May 31, 2005 19:28
yep... i stayed home today to pamper the hell outta myself. im still not done...im just taking a break to update becuz i wasnt online all day. well...it is feeling good taking extra good care of myself today. i slepted in til 2:30. i counted my calories today. i took an hour long shower and like shaved and washed my face and that fun stuff. wow i am feeling so good right now. i have like so much more to do! woot go me.
yesterday wasnt a good day. lol... omg...got drunk,got depressed from getting drunk, got depressed from something that happened...and to top it all of... i burnted my pizza and my hand so i cryed. lol but it felt good to cry. i wasnt crying bcuz of the pizza though... i was crying about everything... and i havent cryed since the hospital so it felt so good to cry.lol.so now i am feeling better. still a lil sad... but am thinking of happy things..lol ok that sounds corney but hey what else am i going to do u know.

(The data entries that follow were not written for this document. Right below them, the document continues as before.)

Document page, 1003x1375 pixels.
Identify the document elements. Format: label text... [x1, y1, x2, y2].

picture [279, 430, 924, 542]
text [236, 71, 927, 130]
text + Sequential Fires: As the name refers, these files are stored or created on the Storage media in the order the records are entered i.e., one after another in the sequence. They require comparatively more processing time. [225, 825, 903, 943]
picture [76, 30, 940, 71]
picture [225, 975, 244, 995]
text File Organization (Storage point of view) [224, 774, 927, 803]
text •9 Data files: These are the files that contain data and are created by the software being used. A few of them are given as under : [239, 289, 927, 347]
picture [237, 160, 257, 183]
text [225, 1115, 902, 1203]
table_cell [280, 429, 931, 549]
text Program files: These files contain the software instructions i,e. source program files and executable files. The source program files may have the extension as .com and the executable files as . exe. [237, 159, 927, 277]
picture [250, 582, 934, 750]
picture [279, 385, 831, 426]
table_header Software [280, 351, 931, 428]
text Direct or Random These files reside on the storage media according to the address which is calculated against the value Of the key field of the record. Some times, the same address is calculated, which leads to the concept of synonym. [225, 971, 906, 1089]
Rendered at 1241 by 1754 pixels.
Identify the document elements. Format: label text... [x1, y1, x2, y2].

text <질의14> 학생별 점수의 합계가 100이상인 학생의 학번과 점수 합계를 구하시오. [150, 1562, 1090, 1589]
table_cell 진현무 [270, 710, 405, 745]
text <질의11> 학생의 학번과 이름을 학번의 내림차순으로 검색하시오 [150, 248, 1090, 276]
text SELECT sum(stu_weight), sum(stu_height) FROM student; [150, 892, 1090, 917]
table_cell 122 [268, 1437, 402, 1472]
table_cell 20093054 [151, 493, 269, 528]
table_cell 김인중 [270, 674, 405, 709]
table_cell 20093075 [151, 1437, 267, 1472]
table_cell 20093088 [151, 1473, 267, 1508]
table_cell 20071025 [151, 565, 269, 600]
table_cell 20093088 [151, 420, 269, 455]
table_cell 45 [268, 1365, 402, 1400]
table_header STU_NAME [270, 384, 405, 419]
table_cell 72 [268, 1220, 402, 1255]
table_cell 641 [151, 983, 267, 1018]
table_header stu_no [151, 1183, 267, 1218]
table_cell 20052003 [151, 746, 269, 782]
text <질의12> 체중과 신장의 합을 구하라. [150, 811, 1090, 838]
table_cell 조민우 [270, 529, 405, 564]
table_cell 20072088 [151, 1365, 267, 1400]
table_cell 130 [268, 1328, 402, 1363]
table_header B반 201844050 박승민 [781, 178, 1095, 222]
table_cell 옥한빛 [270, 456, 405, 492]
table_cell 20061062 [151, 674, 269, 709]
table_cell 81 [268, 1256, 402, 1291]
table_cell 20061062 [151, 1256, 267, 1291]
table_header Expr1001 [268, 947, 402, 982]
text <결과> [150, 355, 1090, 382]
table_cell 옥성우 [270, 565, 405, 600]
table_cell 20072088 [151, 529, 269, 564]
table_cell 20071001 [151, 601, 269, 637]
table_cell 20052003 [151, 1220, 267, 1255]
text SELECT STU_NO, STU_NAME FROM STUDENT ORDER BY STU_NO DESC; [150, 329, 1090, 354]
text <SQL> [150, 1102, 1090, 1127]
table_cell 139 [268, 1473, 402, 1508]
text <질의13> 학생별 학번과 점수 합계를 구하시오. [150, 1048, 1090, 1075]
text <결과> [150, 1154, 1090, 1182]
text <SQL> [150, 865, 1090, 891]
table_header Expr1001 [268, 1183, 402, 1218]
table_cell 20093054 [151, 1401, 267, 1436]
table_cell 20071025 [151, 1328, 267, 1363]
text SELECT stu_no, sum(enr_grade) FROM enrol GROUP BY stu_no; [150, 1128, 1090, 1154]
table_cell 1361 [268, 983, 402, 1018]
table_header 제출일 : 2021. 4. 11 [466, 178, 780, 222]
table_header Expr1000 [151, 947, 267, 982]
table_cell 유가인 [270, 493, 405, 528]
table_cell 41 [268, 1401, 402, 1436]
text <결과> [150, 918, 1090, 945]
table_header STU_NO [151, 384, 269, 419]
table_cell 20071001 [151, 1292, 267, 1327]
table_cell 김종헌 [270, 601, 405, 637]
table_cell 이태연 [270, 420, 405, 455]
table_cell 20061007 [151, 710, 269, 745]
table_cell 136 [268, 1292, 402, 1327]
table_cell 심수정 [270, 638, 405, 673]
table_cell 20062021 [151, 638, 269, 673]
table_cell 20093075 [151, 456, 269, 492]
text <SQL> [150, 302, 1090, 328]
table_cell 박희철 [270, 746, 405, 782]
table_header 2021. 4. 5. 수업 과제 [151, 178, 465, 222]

umm...i had a good dream last night.
dude im werid. but i have to say this. today there were 2 flowers in my moms garden. one as dead and the other one wasnt. i was looking at both of them. one had so much spirit and was alive. and the other was nothing.i dont know there is life in like everything. and then i related the flowers to me and how i use to be when i was sick. i had no spirit... i was sick and depressed and u couldnt see my beuty... but now u can now i have spirit...even on my sad days i hav spirit becuz i always know that the saddness wont last forever.